The service’s termination clauses does not include the active ability to freeze or suspend the user’s accounts.
Section 9.1 We or our Service Provider may terminate this License immediately at any time for whatever reason.
Section 9.2 Upon termination for any reason:
a – All rights granted to you under this License shall cease
b – You must immediately cease all activities authorized by this License
c – You must immediately delete or remove the Software from all computer and mobile equipment in your possession, and immediately destroy or return to us (at our option) all copies of the Software and Documents then in your possession, custody, or control and, in the case of destruction, certify to us that you have done so.
The app has its own token, the AABB Gold Token which they say is “backed by $30 million in physical gold owned by Asia Broadband, Inc.”
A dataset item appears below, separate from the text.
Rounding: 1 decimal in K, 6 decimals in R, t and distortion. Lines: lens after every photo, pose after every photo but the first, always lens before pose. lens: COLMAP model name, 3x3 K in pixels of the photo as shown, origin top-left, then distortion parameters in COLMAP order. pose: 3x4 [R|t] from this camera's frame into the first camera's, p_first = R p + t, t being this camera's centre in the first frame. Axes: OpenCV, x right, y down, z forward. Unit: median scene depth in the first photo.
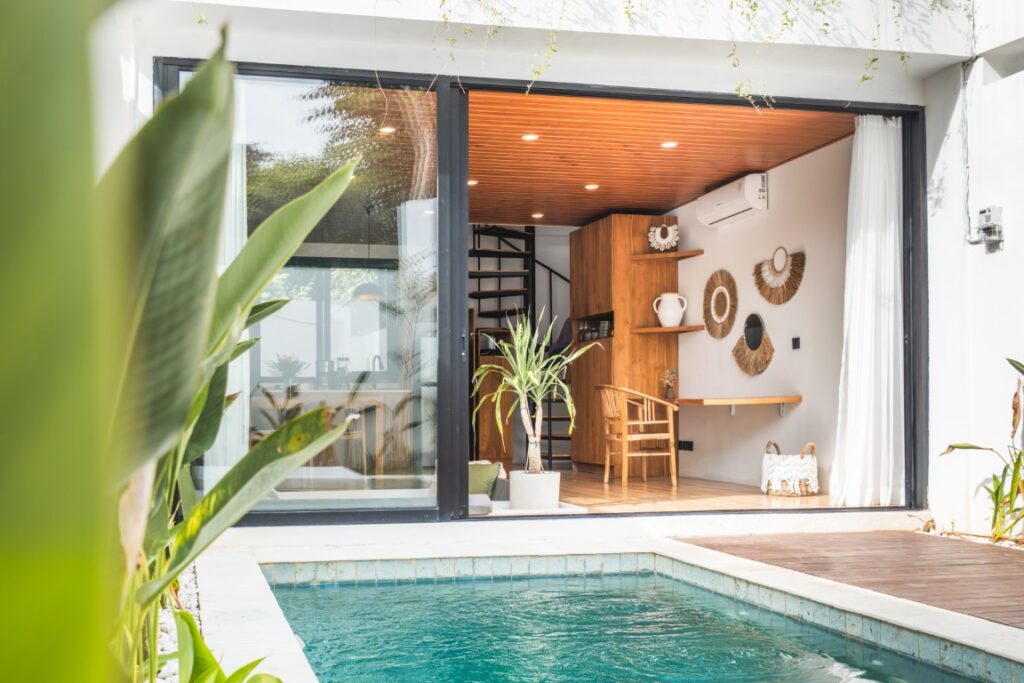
lens RADIAL K [[1191.8, 0, 510.8], [0, 1191.8, 345.0], [0, 0, 1]] dist [0.007089, 0.014252]
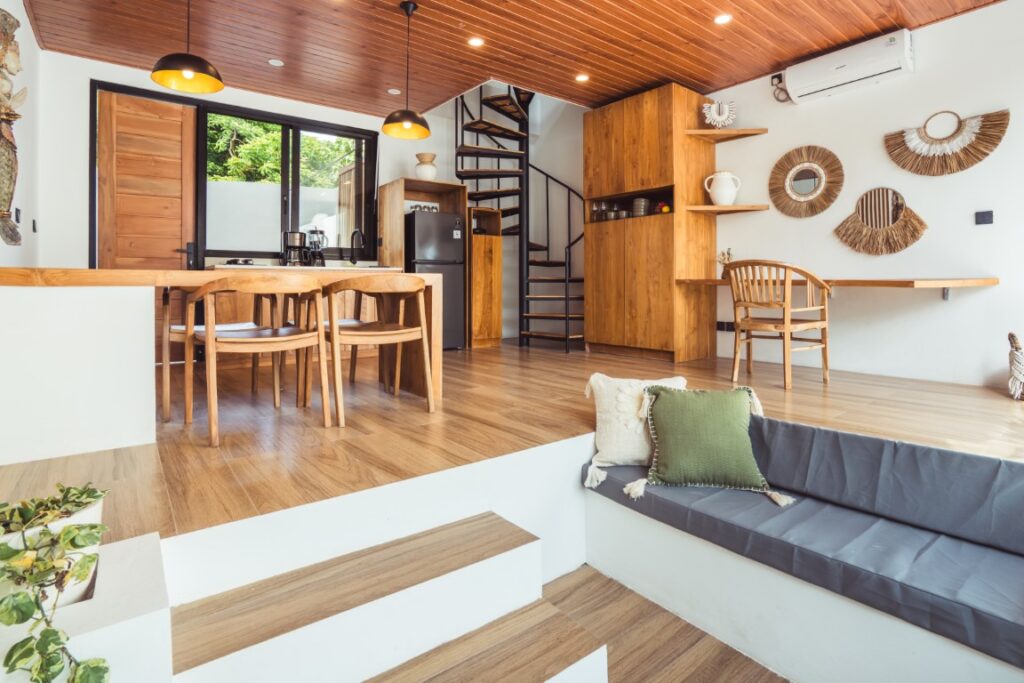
lens RADIAL K [[455.2, 0, 514.4], [0, 455.2, 279.1], [0, 0, 1]] dist [-0.030691, 0.000093]
pose [[0.896763, 0.009629, 0.442406, -0.182019], [-0.027446, 0.999049, 0.033890, 0.036038], [-0.441659, -0.042533, 0.896174, 0.734626]]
Upon installation of the app, we are asked to create or import a wallet. The backup phrase is only 6 words which means this app is at best not compatible with BIP 39 compatible wallets and at worst can be easily hacked. There is BTC support as well as other coins and tokens.
A referral option is available.
Users can fill out AML/KYC forms to get increased transaction limits.
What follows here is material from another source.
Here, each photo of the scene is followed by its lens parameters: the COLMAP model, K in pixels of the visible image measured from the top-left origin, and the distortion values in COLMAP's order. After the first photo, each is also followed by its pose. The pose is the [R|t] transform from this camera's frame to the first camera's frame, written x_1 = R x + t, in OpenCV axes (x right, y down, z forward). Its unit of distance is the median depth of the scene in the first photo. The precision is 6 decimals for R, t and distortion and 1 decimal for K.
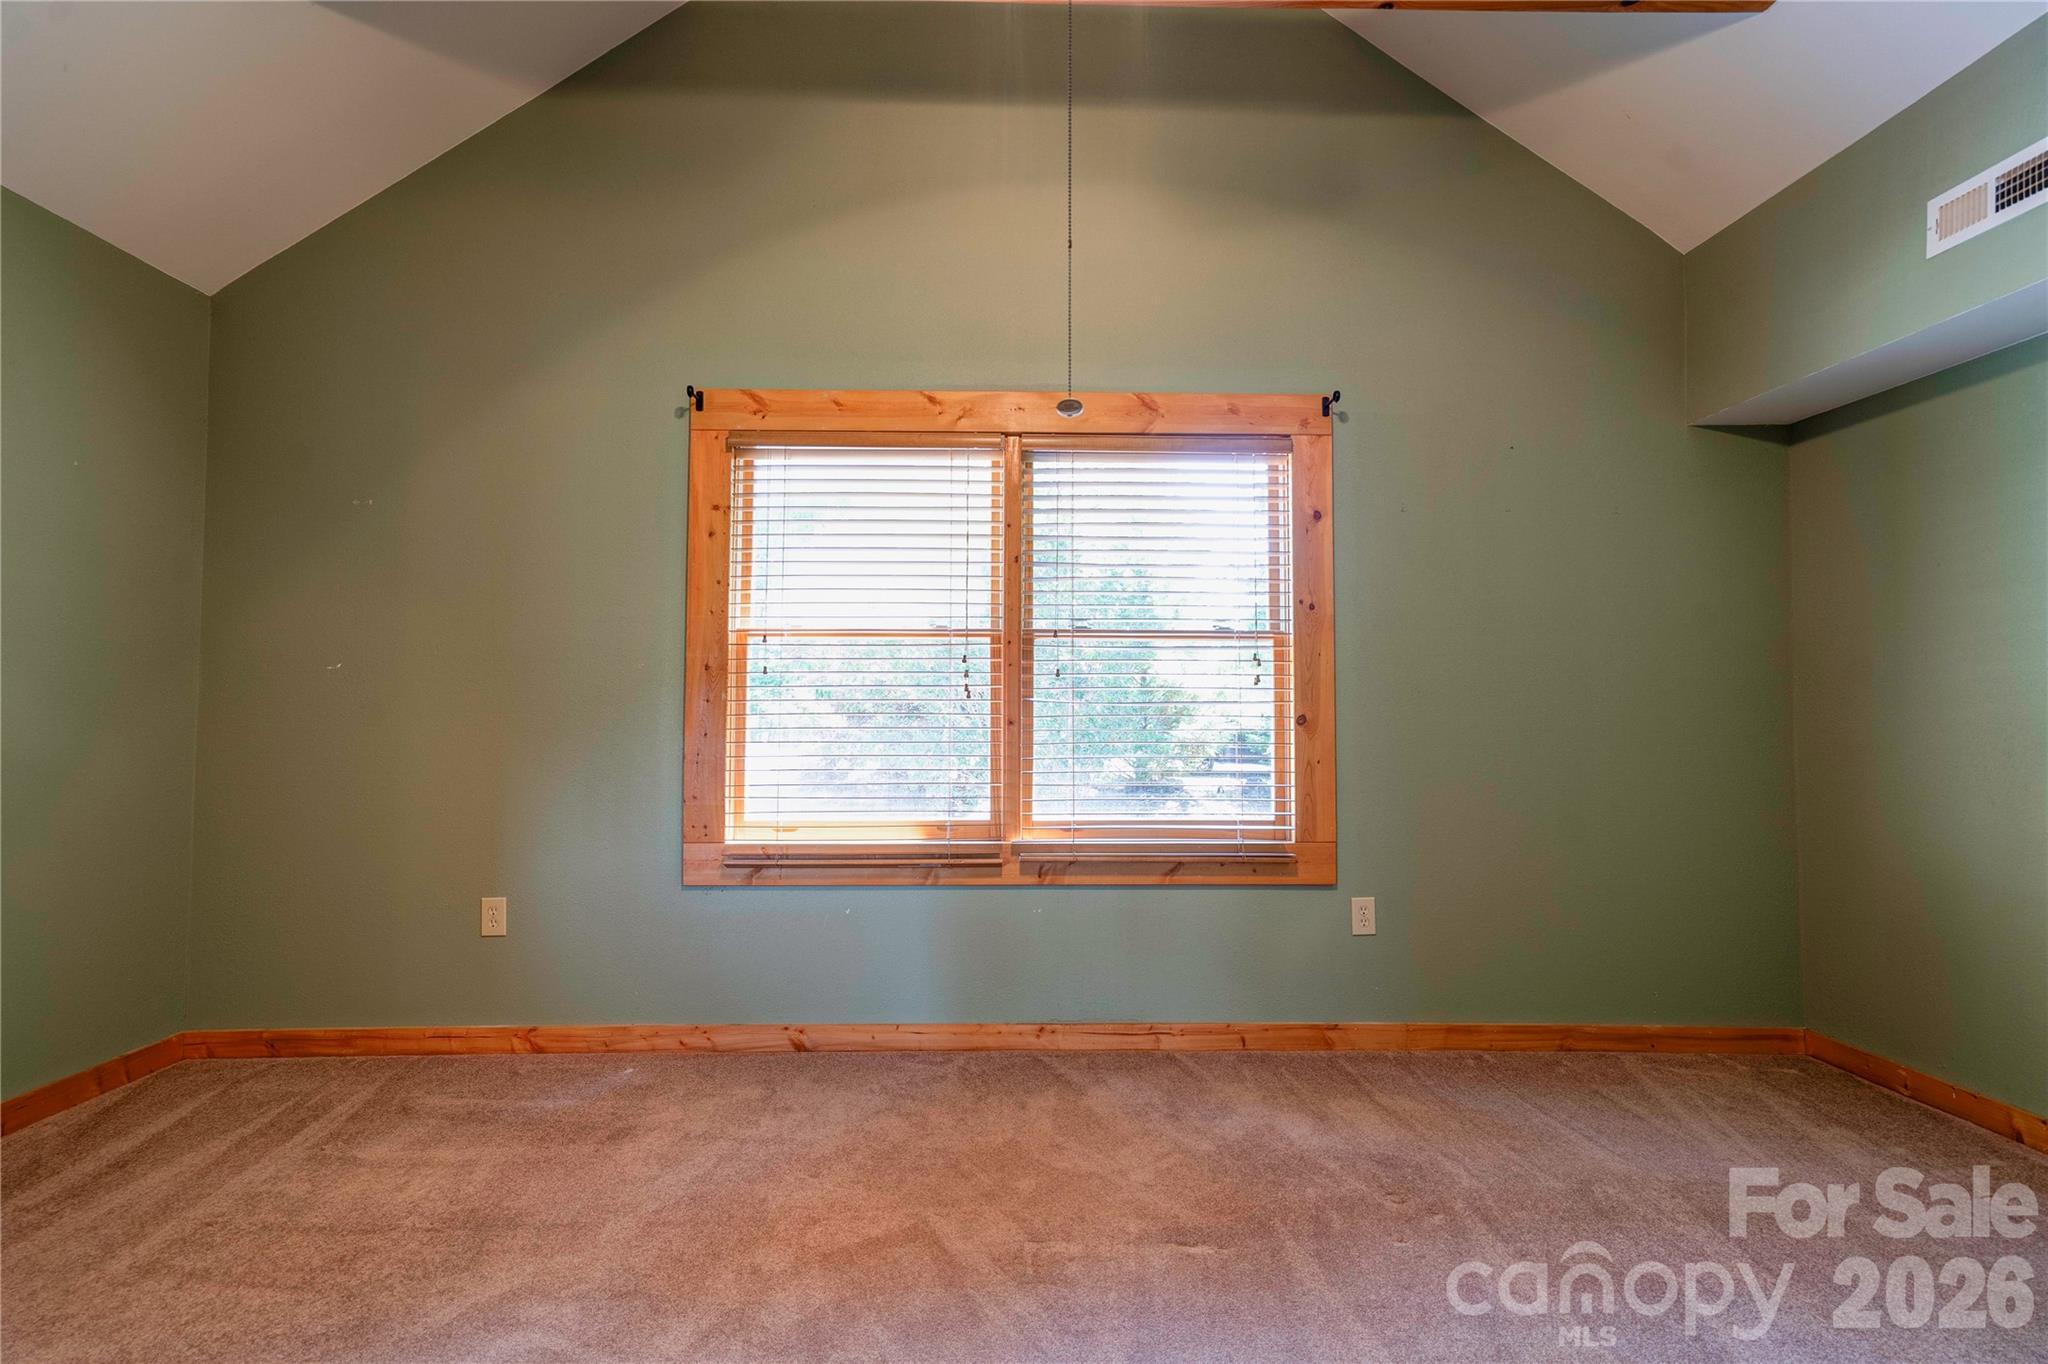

We are led to believe that this wallet is a self-custodial wallet. However, the presence of “ICOs” should give the user some circumspection about the app. Additionally, the name Asia Broadband Inc., seems a bit generic for a blockchain oriented company. The lure of a token that is “reportedly” backed by gold, also gives one pause.
We were not able to locate the source code for this project.
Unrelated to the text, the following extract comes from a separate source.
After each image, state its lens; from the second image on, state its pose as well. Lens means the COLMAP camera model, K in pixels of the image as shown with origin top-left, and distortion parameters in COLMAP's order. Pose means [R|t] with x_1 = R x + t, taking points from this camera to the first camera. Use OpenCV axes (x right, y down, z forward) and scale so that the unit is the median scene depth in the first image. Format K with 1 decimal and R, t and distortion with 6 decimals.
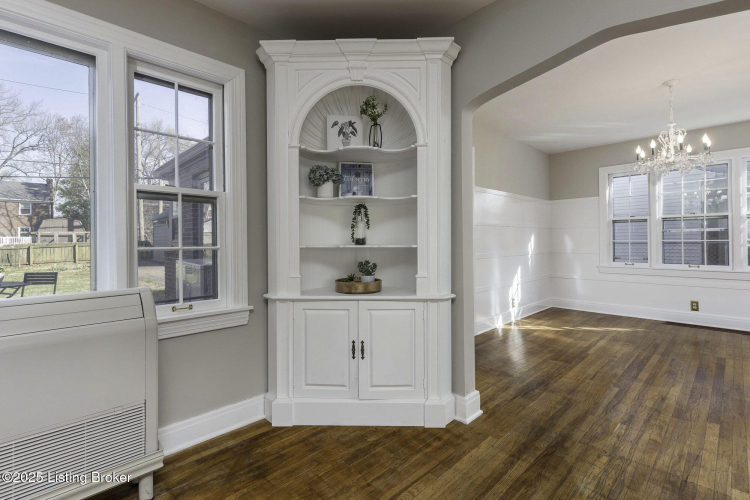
lens RADIAL K [[346.7, 0, 372.8], [0, 346.7, 239.5], [0, 0, 1]] dist [0.008188, -0.000379]
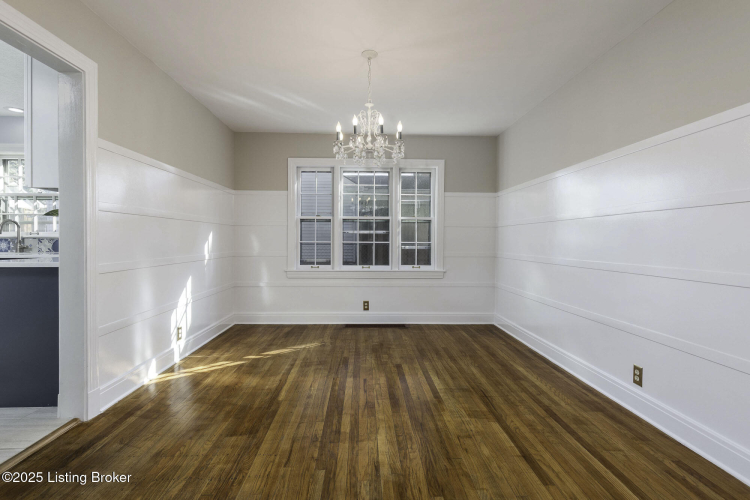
lens RADIAL K [[356.0, 0, 373.6], [0, 356.0, 241.1], [0, 0, 1]] dist [0.000331, -0.000126]
pose [[0.669430, 0.010943, 0.742794, 0.184712], [-0.015250, 0.999883, -0.000986, 0.000776], [-0.742718, -0.010668, 0.669519, 0.336169]]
Without public source of the reviewed release available, this product cannot be verified!
As part of our Methodology, we ask:Is the source code publicly available? If not, we tag it No Source!
A wallet that claims to not give the provider the means to steal the users’ funds might actually be lying. In the spirit of “Don’t trust - verify!” you don’t want to take the provider at his word, but trust that people hunting for fame and bug bounties could actually find flaws and back-doors in the wallet so the provider doesn’t dare to put these in.
Back-doors and flaws are frequently found in closed source products but some remain hidden for years. And even in open source security software there might be catastrophic flaws undiscovered for years.
An evil wallet provider would certainly prefer not to publish the code, as hiding it makes audits orders of magnitude harder.
For your security, you thus want the code to be available for review.
If the wallet provider doesn’t share up to date code, our analysis stops there as the wallet could steal your funds at any time, and there is no protection except the provider’s word.
“Up to date” strictly means that any instance of the product being updated without the source code being updated counts as closed source. This puts the burden on the provider to always first release the source code before releasing the product’s update. This paragraph is a clarification to our rules following a little poll.
We are not concerned about the license as long as it allows us to perform our analysis. For a security audit, it is not necessary that the provider allows others to use their code for a competing wallet. You should still prefer actual open source licenses as a competing wallet won’t use the code without giving it careful scrutiny.